## Begin Source excerpt

Day 104 – January 12th – E flat

Today has been rather quiet, both because of our lack of class and because it’s utterly horrible outside. This morning I had grand plans of going for a run, but that was soon halted when I saw just how wet and windy it was outside. Instead, the large knitted jumper from grandma has come out, and I’ve spent the day practising, getting odd jobs done and drinking lots of tea. Last night, I finished one of my hand-warmers (or are they fingerless gloves?), which I’m very pleased with. The pattern I’m using is here. If this weather keeps up, the other one will be done before too long as well.

My first hand-warmer!

My first hand-warmer!

## End Source excerpt

- What you need to do -
a) Copy out the diary entry, everything from "Today has been" down to "long as well.".
b) Extend the diary entry about the wet, windy day past its last line.

## Begin Extracted data

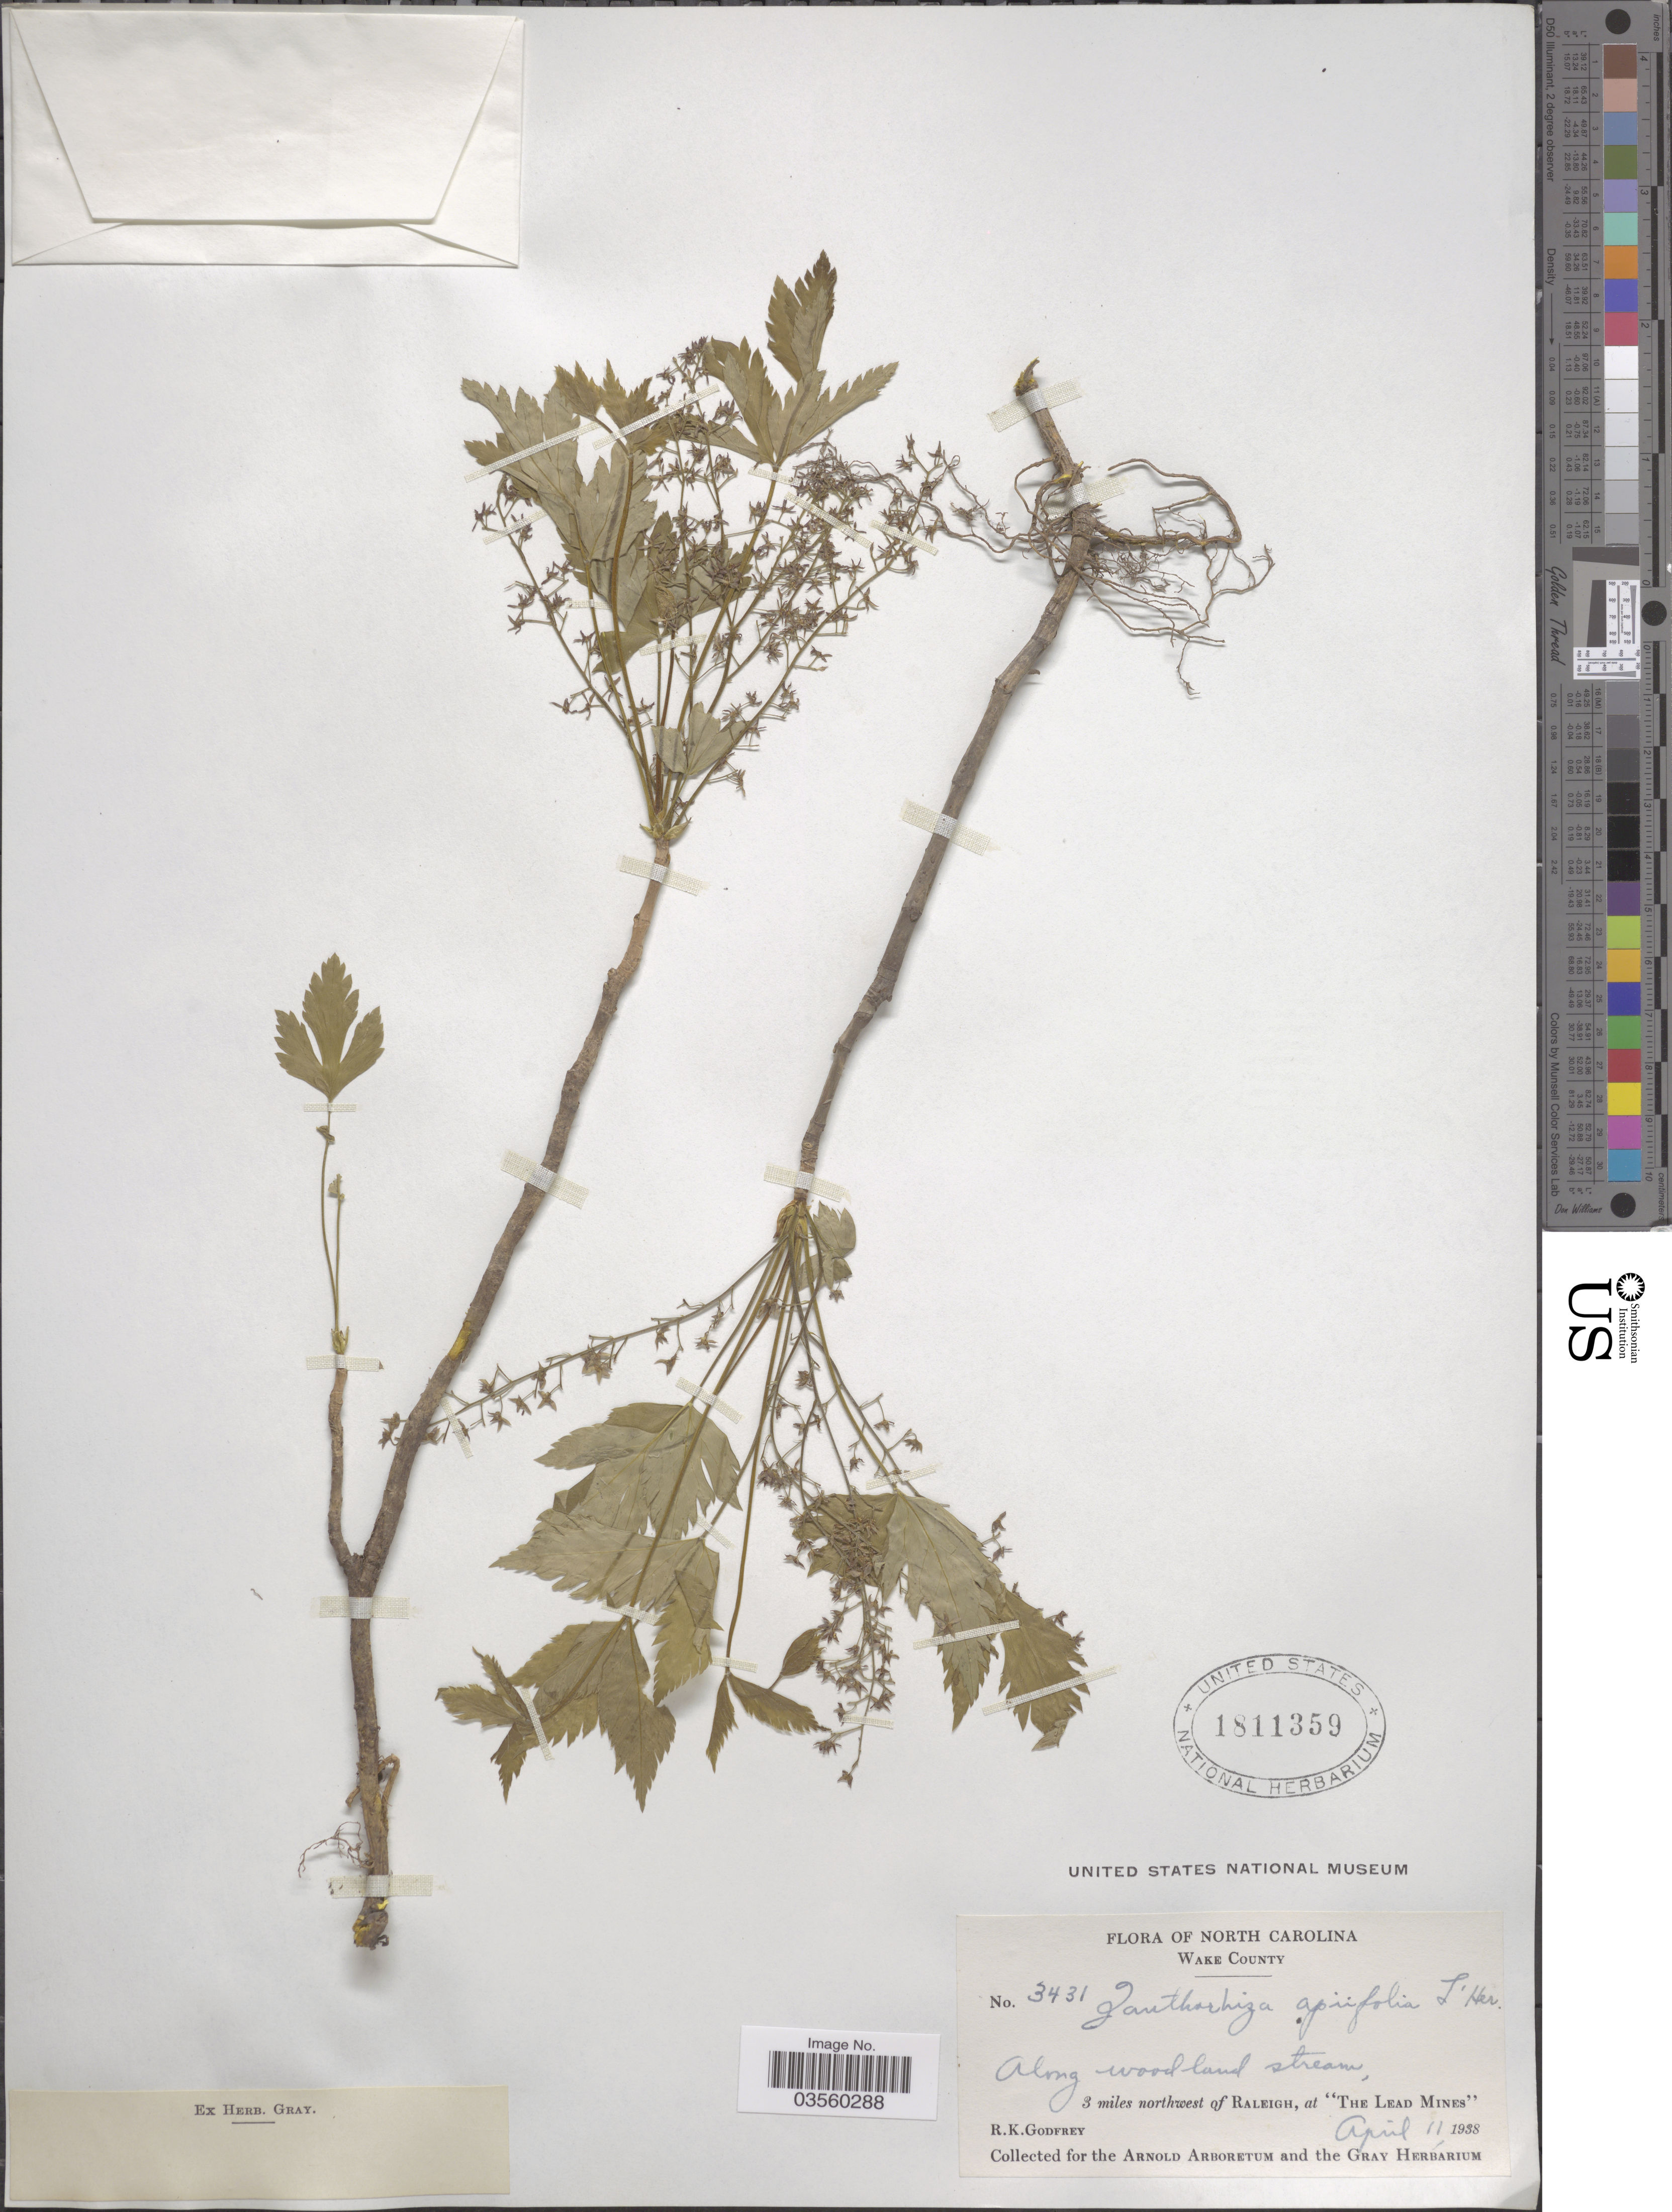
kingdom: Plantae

## End Extracted data
## Begin Extracted data

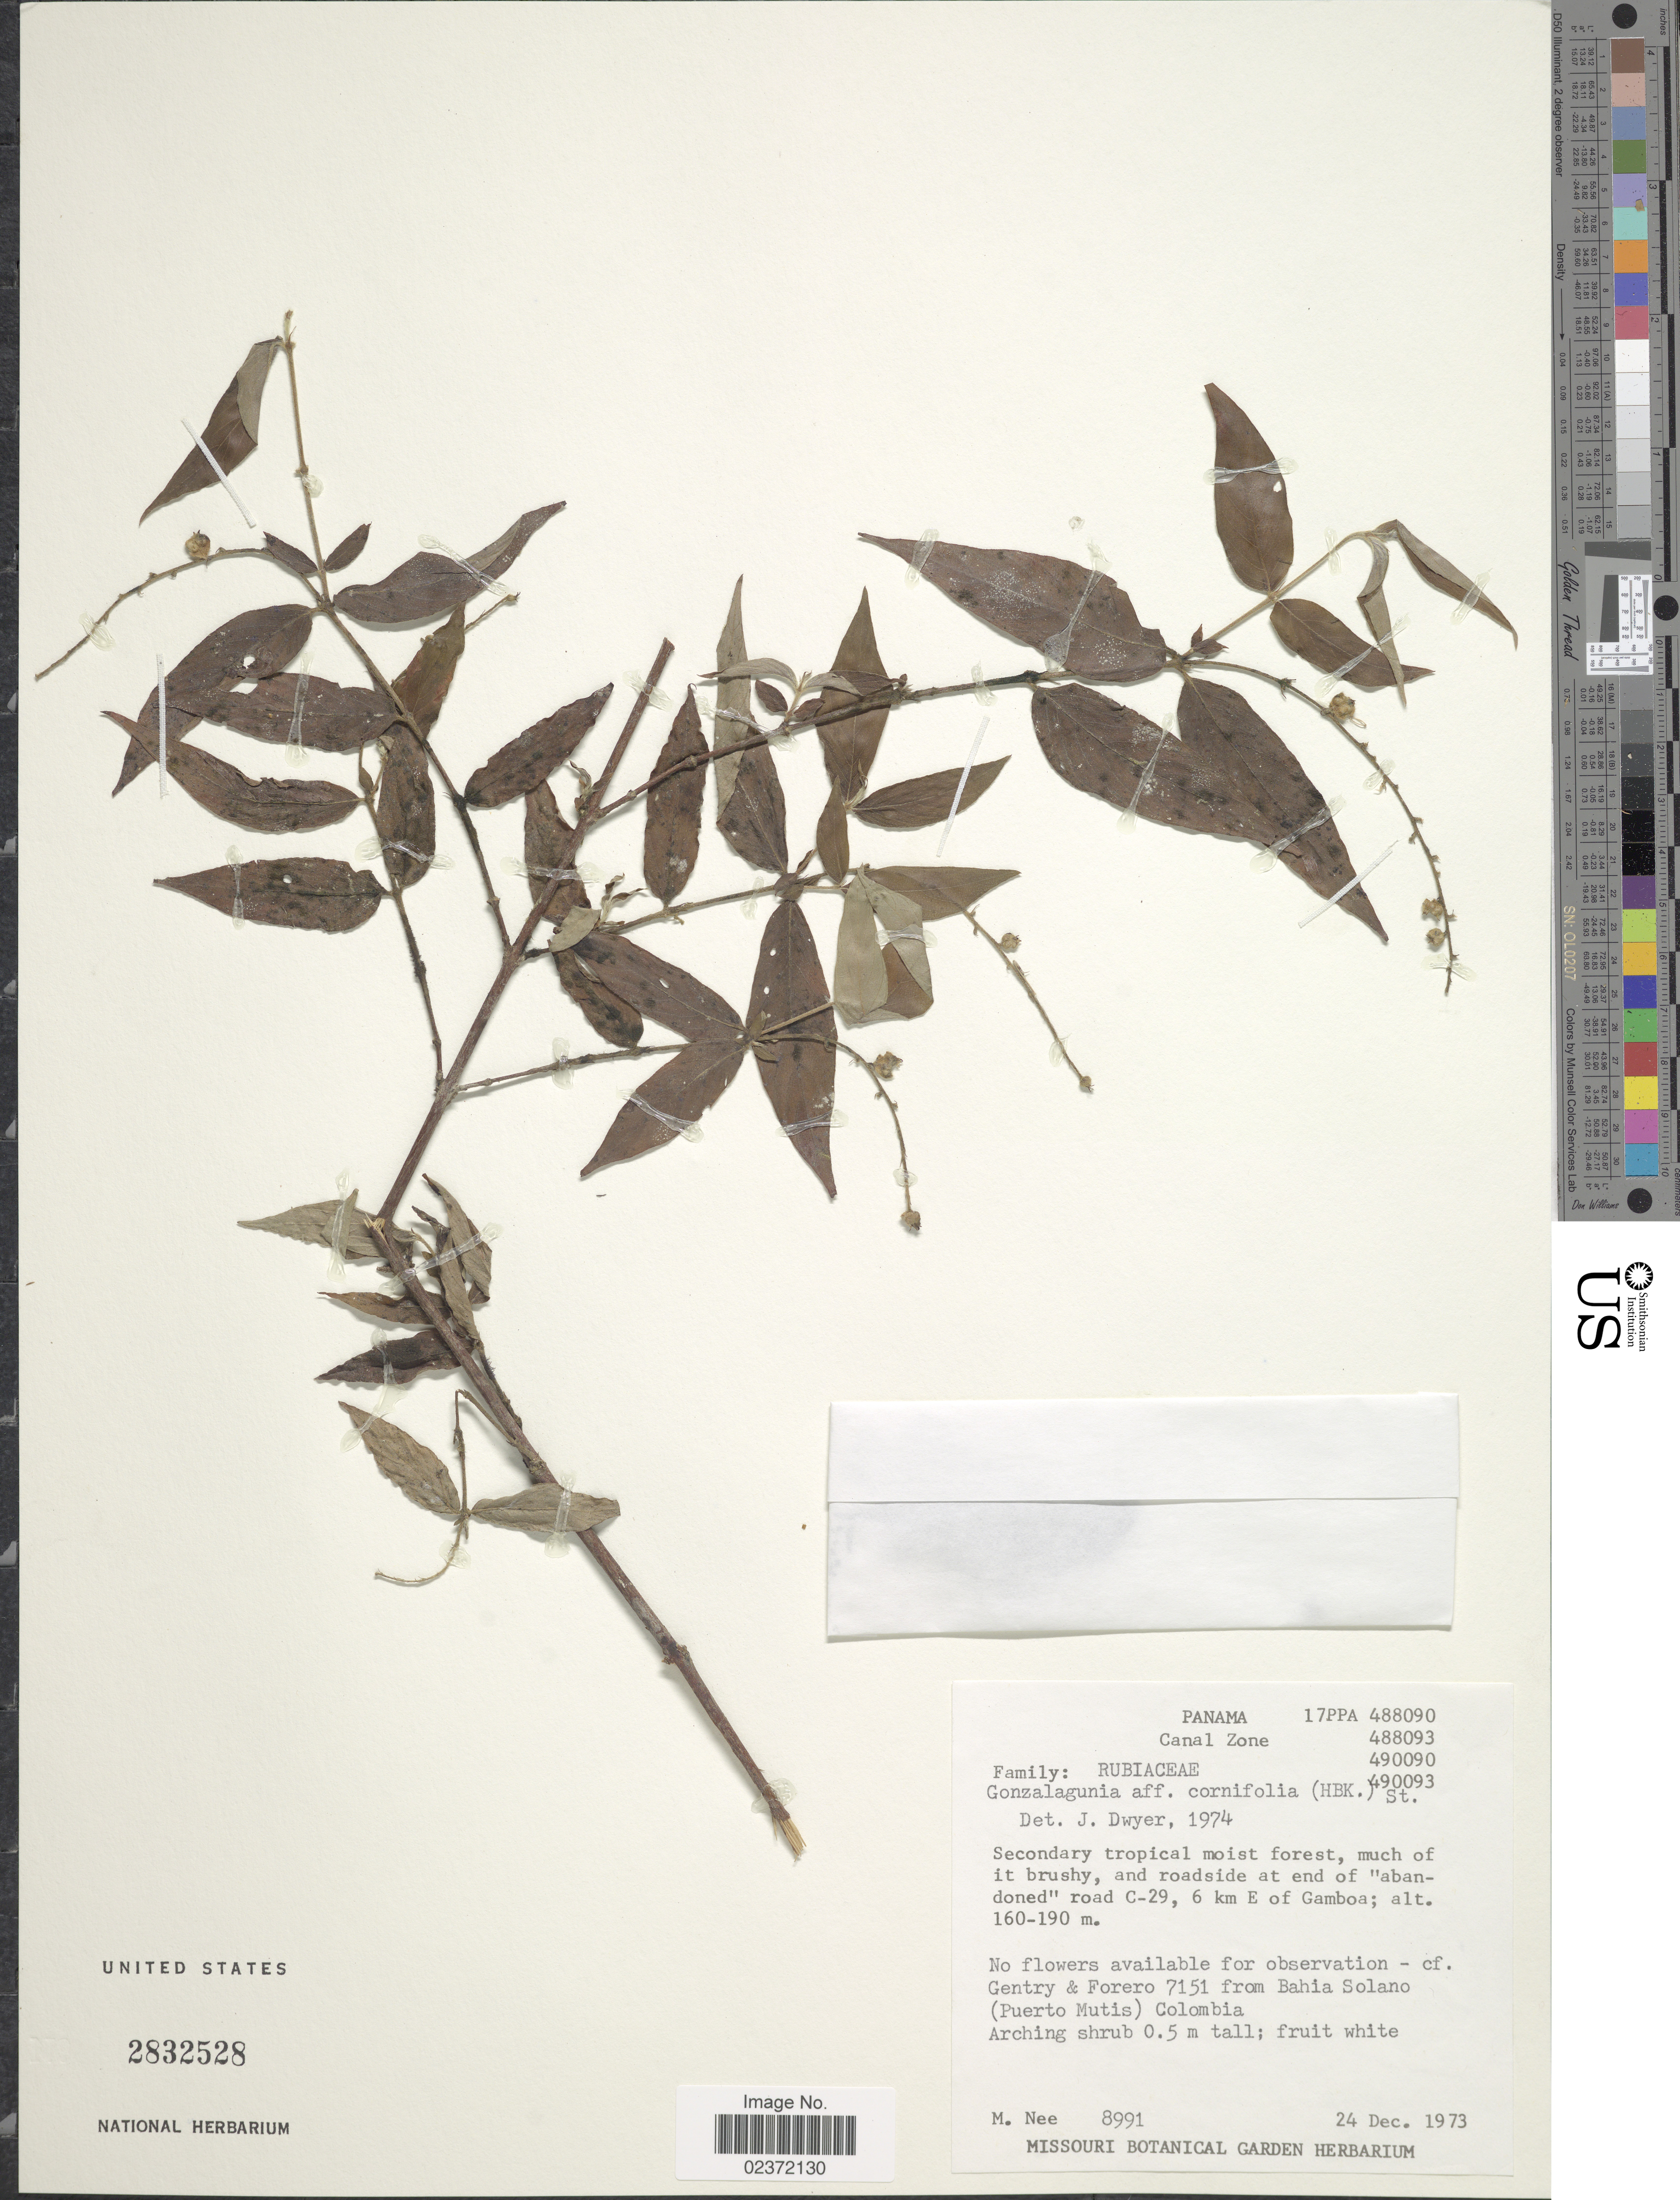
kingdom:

## End Extracted data

- Task-by-task results -
a)
Today has been rather quiet, both because of our lack of class and because it’s utterly horrible outside. This morning I had grand plans of going for a run, but that was soon halted when I saw just how wet and windy it was outside. Instead, the large knitted jumper from grandma has come out, and I’ve spent the day practising, getting odd jobs done and drinking lots of tea. Last night, I finished one of my hand-warmers (or are they fingerless gloves?), which I’m very pleased with. The pattern I’m using is here. If this weather keeps up, the other one will be done before too long as well.

b)
All the technical work that we’re doing makes me play round the circle of fifths multiple times a day, and as always there are some keys that sit better than others. When it comes to my least favourite keys, though, I’ve rather surprised myself if recent months. As a teenager and undergrad student, I always feared C#/Db and F#/Gb majors and Bb and D#/Eb minors because there were scary numbers of flats and sharps not matter how I thought about it. Maybe that ultimately made me practise them with more vigour. Now that I’m here at the flute studio, the keys that I’m most inclined to slip up on are Eb major, Eb minor and G#/Ab minor. I think one of the main things about Eb is that we’re not allowed to use thumb Bb for technical work, and so all of a sudden the fifth of the key is a awkward fingering. Reichert no. 2 becomes particularly treacherous because the fifth is in both the arpeggio and the dominant 7th.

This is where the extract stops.